If, according to La Peyrère, Adam sinned morally according to the first (Adamic) convenant, this significantly implied that there must have been a lawless world inhabited with people (pre-Adamites) before him (cf. Strauss, 1981, p. 43; Almond, 1999, p. 53). Moreover, La Peyrère also claimed that the Torah simply nowhere indicates who exactly married Cain—first mentioned in the Bible after his parents Adam and Eve and his twin brother Abel who he murdered—, thus concluding that he therefore must have married a woman of pre-Adamite origin. This theory, undermining Abrahamic religion, was strongly connected with much older pagan debates about human antiquity that even date back to the second century BCE (cf. Popkin, 1987a, p. 27).

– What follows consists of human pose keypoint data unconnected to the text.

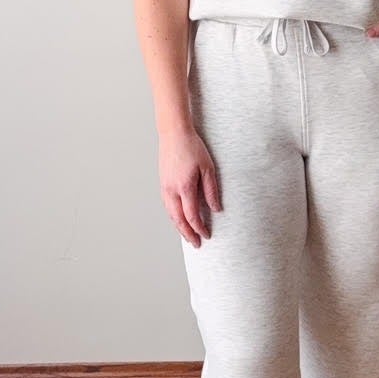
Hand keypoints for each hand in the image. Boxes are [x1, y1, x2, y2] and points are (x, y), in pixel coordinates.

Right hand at [159, 126, 221, 247]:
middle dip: (187, 233)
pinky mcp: (162, 183)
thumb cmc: (192, 147)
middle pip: (178, 219)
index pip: (192, 215)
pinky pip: (167, 206)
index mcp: (184, 187)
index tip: (206, 235)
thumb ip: (211, 190)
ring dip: (179, 227)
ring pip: (170, 214)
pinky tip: (179, 219)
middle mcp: (171, 190)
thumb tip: (216, 209)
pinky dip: (173, 216)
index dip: (199, 228)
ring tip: (187, 235)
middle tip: (196, 244)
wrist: (174, 133)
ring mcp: (164, 187)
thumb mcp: (208, 168)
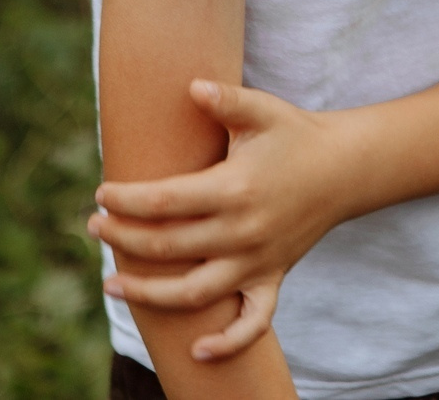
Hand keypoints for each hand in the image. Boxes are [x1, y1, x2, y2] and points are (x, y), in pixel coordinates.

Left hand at [90, 81, 358, 362]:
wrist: (344, 168)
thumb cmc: (294, 134)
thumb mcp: (262, 110)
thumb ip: (226, 99)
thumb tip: (192, 86)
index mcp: (234, 189)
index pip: (165, 202)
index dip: (127, 201)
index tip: (102, 194)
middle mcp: (243, 232)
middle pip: (168, 246)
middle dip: (123, 239)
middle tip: (94, 227)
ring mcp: (258, 261)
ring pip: (194, 293)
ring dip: (147, 293)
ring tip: (111, 283)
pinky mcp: (272, 279)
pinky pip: (253, 323)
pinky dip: (227, 343)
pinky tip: (195, 352)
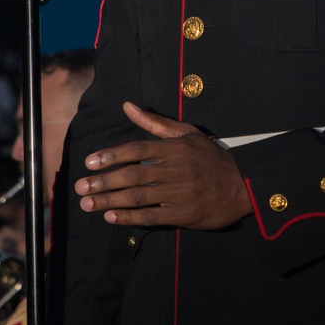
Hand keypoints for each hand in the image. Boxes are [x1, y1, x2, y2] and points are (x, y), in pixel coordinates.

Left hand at [74, 101, 251, 229]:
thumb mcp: (187, 134)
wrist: (243, 186)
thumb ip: (156, 122)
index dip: (112, 156)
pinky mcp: (183, 214)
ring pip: (139, 196)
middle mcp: (174, 169)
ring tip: (89, 204)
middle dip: (104, 181)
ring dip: (111, 201)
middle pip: (133, 174)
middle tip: (81, 187)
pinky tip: (112, 218)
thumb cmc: (212, 158)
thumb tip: (128, 106)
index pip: (137, 149)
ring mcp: (179, 192)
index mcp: (174, 148)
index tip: (90, 163)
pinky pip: (152, 216)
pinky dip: (131, 218)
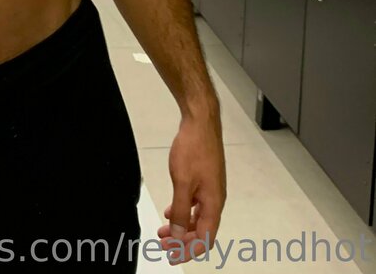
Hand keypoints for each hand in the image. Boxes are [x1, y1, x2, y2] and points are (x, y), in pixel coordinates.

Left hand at [157, 104, 225, 264]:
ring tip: (164, 231)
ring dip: (181, 226)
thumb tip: (178, 234)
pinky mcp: (204, 179)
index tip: (174, 257)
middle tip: (164, 244)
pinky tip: (171, 211)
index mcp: (213, 203)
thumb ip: (180, 210)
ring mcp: (210, 188)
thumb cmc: (194, 149)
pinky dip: (183, 211)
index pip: (205, 238)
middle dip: (183, 240)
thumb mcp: (182, 182)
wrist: (200, 122)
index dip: (190, 250)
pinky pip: (195, 203)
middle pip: (201, 230)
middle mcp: (215, 198)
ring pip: (197, 217)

La Peyrère also calls into question in his two highly provocative treatises the Pentateuch’s Mosaicity, the backbone of his biblical investigation and critique sets forth in Systema theologicum (cf. Strauss, 1981, pp. 50–2). La Peyrère carefully worked out intuitive theoretical ideas that sparked off international debates in the early modern era about what the Bible actually meant to say, how the coherence of the ensemble of the Bible books should be seen, and how its verses should be dealt with. Also, if what was said in it could indeed be relied upon to be the revealed word of God or not. This straightforwardly paved the way of religious scepticism in which Spinoza took pride of place, a debate which would later draw heavily on the notions of secularism in the age of Enlightenment.
Spinoza was influenced by the latter’s speculative heterodox ideas and he also borrowed passages from Systema theologicum to support his own internal reading of the Hebrew Bible and his mere conclusions derived from its own textual evidence he expounded in Tractatus theologico-politicus (cf. Strauss, 1981, pp. 287–8). The inventory of his private library also shows that a copy of Prae-Adamitae/Systema theologicum was at Spinoza’s disposition.